任务要求 ::
挑出下面所有含有字符串“Does”的行，逐行原样抄出。匹配时区分大小写。

|---|

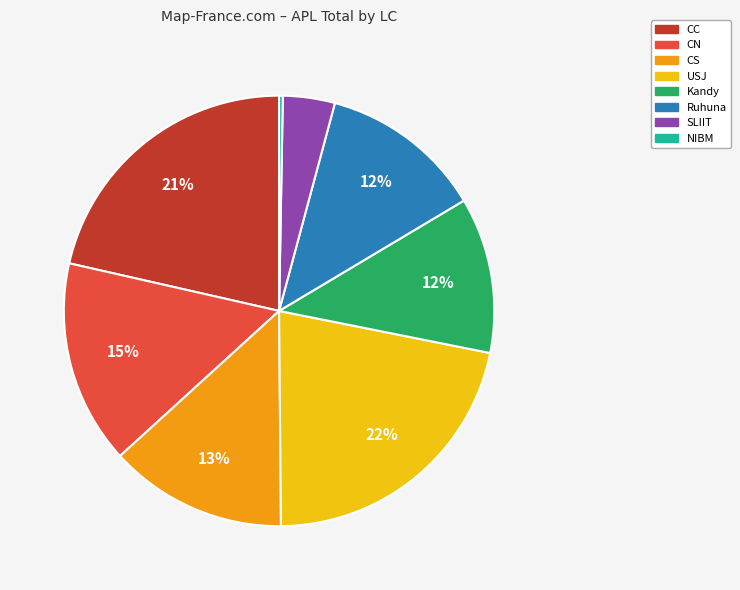

Does any single category account for the majority?

No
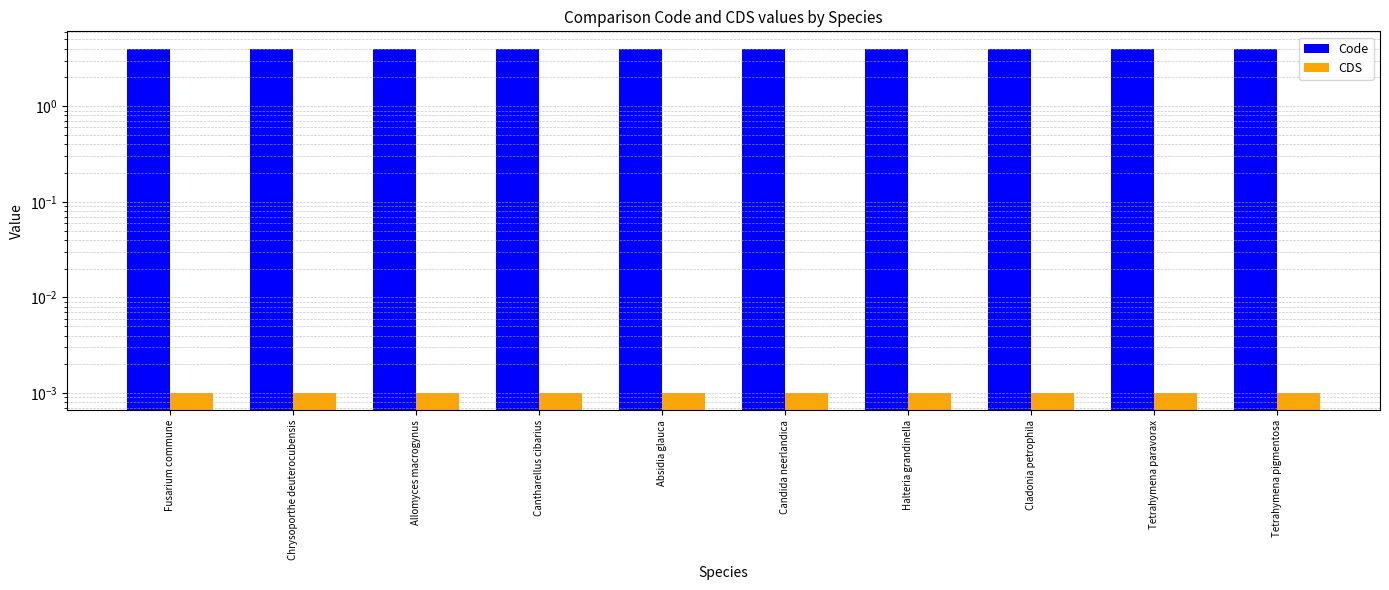

How many bars are there in each group?

2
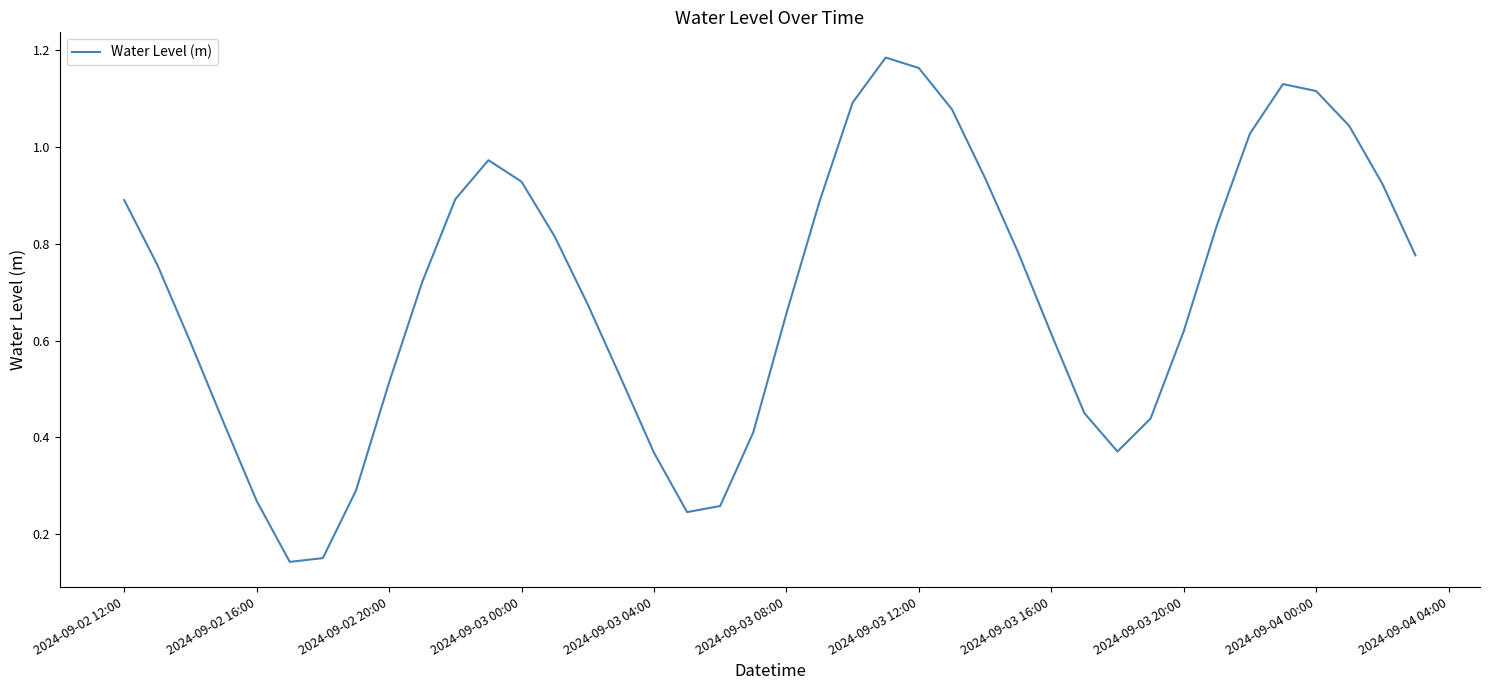

Does the chart display data point markers on the line(s)?

No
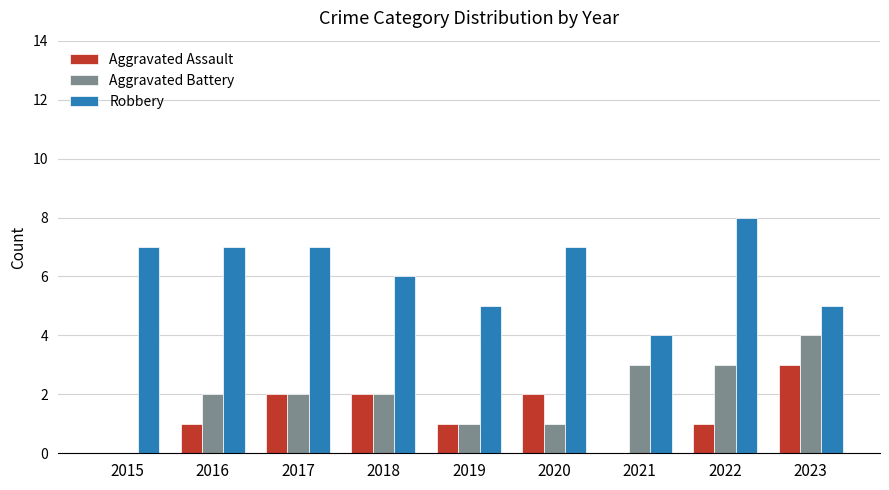

The value of Aggravated Assault at 2016 is 1. True or false?

True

|---|

结果如下 ::
Does any single category account for the majority?
Does the chart display data point markers on the line(s)?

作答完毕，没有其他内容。